The Dutch doctor who euthanized a 74-year old dementia patient against her will and was exonerated of all charges gave a televised interview recently, in which she defended her actions as “for the best.”
The 2016 incident caused an uproar, in no small part because the doctor began the euthanization process by secretly drugging her patient’s coffee. The horror didn’t end there. When the patient woke up and resisted the lethal injection, now-retired geriatric specialist Marinou Arends asked a relative to hold her down so she could administer the fatal dose.
The patient had two previous directives stating she wanted to be euthanized “when the time was ripe,” but had explicitly declined to be euthanized three times leading up to her death. To Arends, however, ending the patient’s suffering was more important than doing what the patient said she wanted.
“Asking if she wanted to die [a fourth time] would only cause additional suffering,” Arends said, having judged the patient incapacitated enough that nothing she said could be taken seriously. As a doctor, she claimed also had “the authority to omit the question.”

□ □ □

### Problem set
#1 Write out the passage on the Dutch euthanasia case from "The 2016 incident" up to and including "the fatal dose.".
#2 Write what comes next in the passage on the Dutch euthanasia case, starting after its final sentence.
The stored items aren't needed here.

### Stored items

□ □ □

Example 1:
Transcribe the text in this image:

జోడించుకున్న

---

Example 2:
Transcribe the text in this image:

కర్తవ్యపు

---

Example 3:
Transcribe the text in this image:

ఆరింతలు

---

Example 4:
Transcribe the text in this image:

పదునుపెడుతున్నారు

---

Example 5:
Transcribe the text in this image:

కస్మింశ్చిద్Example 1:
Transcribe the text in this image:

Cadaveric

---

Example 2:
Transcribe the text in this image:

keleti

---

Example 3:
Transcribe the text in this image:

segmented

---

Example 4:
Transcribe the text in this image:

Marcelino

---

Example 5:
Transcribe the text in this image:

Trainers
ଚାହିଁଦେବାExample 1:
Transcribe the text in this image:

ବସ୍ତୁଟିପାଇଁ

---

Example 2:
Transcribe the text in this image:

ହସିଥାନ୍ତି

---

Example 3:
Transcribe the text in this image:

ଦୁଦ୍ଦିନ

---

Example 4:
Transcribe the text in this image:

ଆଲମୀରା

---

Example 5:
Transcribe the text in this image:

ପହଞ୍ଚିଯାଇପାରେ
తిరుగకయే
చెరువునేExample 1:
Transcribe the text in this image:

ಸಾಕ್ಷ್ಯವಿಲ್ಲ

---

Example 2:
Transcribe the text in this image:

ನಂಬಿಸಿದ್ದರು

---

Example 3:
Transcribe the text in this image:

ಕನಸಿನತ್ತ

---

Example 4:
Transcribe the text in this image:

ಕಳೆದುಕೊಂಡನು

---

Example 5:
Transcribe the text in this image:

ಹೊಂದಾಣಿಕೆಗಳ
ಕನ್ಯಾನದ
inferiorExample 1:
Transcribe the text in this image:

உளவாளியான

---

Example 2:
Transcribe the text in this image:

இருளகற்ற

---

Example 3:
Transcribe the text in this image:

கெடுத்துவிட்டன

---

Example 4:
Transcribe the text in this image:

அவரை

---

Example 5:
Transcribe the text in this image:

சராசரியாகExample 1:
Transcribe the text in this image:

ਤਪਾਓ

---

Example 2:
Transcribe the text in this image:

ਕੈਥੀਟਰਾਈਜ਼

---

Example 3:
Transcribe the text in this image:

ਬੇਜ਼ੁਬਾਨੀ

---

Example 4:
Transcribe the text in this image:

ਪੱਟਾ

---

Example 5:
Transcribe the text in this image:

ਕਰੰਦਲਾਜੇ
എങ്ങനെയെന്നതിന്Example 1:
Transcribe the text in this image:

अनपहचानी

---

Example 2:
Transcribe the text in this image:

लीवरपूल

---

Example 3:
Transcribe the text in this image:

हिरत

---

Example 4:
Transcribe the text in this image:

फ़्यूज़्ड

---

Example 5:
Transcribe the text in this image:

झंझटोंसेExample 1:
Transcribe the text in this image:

□ □ □

### Per-task outputs
#1
The 2016 incident caused an uproar, in no small part because the doctor began the euthanization process by secretly drugging her patient’s coffee. The horror didn’t end there. When the patient woke up and resisted the lethal injection, now-retired geriatric specialist Marinou Arends asked a relative to hold her down so she could administer the fatal dose.

#2
Arends contends her patient was “sad,” “rebellious,” and “unhappy all day long. And that is another word for suffering.” “If I, as a doctor, have the opportunity to stop suffering, then I cannot abandon her,” she explained.
The appallingly permissive Dutch euthanasia law ensured Arends would be free from any legal consequences. The doctor’s most disconcerting justification for killing her patient, however, is not in the letter of the law so much as the attitude guiding euthanasia laws further and further into openly state-sanctioned murder: unhappiness can be a kind of “unbearable suffering,” and doctors not only have the right, but the responsibility, to end it.
Arend’s decision to euthanize her patient against her will is entirely consistent with the belief on which modern legal euthanasia is based: evading suffering as the highest moral good, easily outweighing any qualms about the sanctity of human life. Euthanasia at the level of permissibility we see in The Netherlands is merely pursuit of the goal of limiting human suffering.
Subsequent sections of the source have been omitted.